Stored data entries

----------

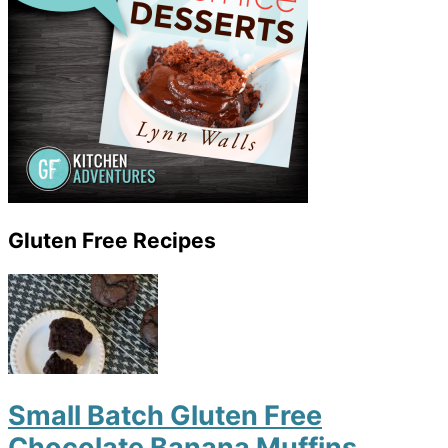
Gluten Free Recipes
Small Batch Gluten Free
Chocolate Banana Muffins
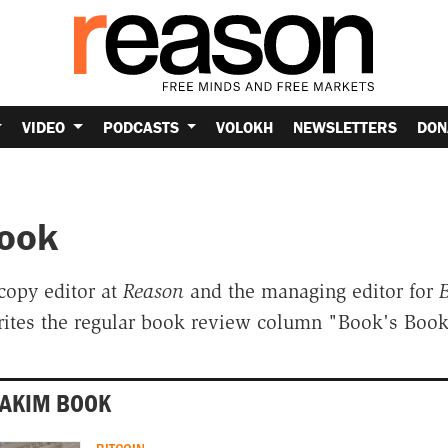
VIDEO
PODCASTS
VOLOKH
NEWSLETTERS
DON
ook
copy editor at
Reason
and the managing editor for
B
rites the regular book review column "Book's Book
OAKIM BOOK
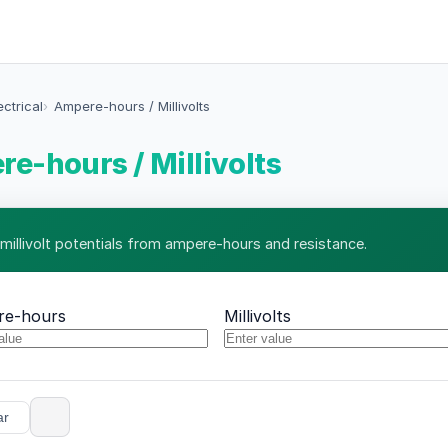
ectrical
Ampere-hours / Millivolts
e-hours / Millivolts
 millivolt potentials from ampere-hours and resistance.
re-hours
Millivolts
ar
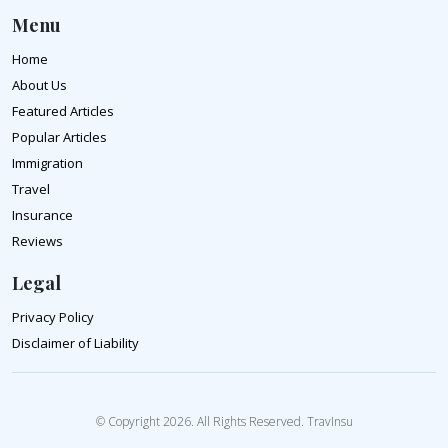
Menu
Home
About Us
Featured Articles
Popular Articles
Immigration
Travel
Insurance
Reviews
Legal
Privacy Policy
Disclaimer of Liability
© Copyright 2026. All Rights Reserved. TravInsu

----------

> [INSTRUCTIONS TO FOLLOW]: Reproduce all of the material above, line for line and without any changes. Leave the pictures out of your answer.

> [OUTPUT BELOW]:
Gluten Free Recipes
Small Batch Gluten Free
Chocolate Banana Muffins
VIDEO
PODCASTS
VOLOKH
NEWSLETTERS
DON
ook
copy editor at
Reason
and the managing editor for
B
rites the regular book review column "Book's Book
OAKIM BOOK
ectrical
Ampere-hours / Millivolts
e-hours / Millivolts
 millivolt potentials from ampere-hours and resistance.
re-hours
Millivolts
ar
Menu
Home
About Us
Featured Articles
Popular Articles
Immigration
Travel
Insurance
Reviews
Legal
Privacy Policy
Disclaimer of Liability
© Copyright 2026. All Rights Reserved. TravInsu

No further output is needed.